| WHAT IS NEEDED |
Copy every one of the records below word for word, keeping each line and its line breaks as they are.

%%

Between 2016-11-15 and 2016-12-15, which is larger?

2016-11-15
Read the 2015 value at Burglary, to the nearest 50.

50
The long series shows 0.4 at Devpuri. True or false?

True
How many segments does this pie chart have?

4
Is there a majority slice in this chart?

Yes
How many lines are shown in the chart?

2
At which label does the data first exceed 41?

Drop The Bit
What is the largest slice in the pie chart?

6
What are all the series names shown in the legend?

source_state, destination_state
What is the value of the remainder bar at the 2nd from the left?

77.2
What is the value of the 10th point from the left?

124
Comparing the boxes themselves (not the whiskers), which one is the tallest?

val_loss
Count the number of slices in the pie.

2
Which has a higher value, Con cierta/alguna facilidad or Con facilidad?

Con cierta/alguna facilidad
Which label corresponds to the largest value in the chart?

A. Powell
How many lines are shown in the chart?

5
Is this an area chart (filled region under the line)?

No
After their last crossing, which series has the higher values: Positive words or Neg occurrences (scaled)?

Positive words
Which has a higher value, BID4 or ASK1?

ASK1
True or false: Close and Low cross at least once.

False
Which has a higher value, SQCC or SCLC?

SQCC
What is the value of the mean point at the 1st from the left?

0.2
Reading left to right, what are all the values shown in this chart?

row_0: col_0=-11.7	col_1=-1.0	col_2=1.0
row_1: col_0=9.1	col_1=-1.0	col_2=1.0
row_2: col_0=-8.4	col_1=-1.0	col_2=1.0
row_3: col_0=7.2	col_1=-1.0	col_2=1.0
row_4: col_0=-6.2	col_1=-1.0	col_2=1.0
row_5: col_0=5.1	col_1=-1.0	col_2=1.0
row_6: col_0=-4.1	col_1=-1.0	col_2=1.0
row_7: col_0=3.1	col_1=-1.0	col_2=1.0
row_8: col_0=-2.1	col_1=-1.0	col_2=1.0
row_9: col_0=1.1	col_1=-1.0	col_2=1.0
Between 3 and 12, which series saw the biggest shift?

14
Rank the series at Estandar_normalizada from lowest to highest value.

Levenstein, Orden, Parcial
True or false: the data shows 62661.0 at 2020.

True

%%

| ANSWER BELOW |
Between 2016-11-15 and 2016-12-15, which is larger?

2016-11-15
Read the 2015 value at Burglary, to the nearest 50.

50
The long series shows 0.4 at Devpuri. True or false?

True
How many segments does this pie chart have?

4
Is there a majority slice in this chart?

Yes
How many lines are shown in the chart?

2
At which label does the data first exceed 41?

Drop The Bit
What is the largest slice in the pie chart?

6
What are all the series names shown in the legend?

source_state, destination_state
What is the value of the remainder bar at the 2nd from the left?

77.2
What is the value of the 10th point from the left?

124
Comparing the boxes themselves (not the whiskers), which one is the tallest?

val_loss
Count the number of slices in the pie.

2
Which has a higher value, Con cierta/alguna facilidad or Con facilidad?

Con cierta/alguna facilidad
Which label corresponds to the largest value in the chart?

A. Powell
How many lines are shown in the chart?

5
Is this an area chart (filled region under the line)?

No
After their last crossing, which series has the higher values: Positive words or Neg occurrences (scaled)?

Positive words
Which has a higher value, BID4 or ASK1?

ASK1
True or false: Close and Low cross at least once.

False
Which has a higher value, SQCC or SCLC?

SQCC
What is the value of the mean point at the 1st from the left?

0.2
Reading left to right, what are all the values shown in this chart?

row_0: col_0=-11.7	col_1=-1.0	col_2=1.0
row_1: col_0=9.1	col_1=-1.0	col_2=1.0
row_2: col_0=-8.4	col_1=-1.0	col_2=1.0
row_3: col_0=7.2	col_1=-1.0	col_2=1.0
row_4: col_0=-6.2	col_1=-1.0	col_2=1.0
row_5: col_0=5.1	col_1=-1.0	col_2=1.0
row_6: col_0=-4.1	col_1=-1.0	col_2=1.0
row_7: col_0=3.1	col_1=-1.0	col_2=1.0
row_8: col_0=-2.1	col_1=-1.0	col_2=1.0
row_9: col_0=1.1	col_1=-1.0	col_2=1.0
Between 3 and 12, which series saw the biggest shift?

14
Rank the series at Estandar_normalizada from lowest to highest value.

Levenstein, Orden, Parcial
True or false: the data shows 62661.0 at 2020.

True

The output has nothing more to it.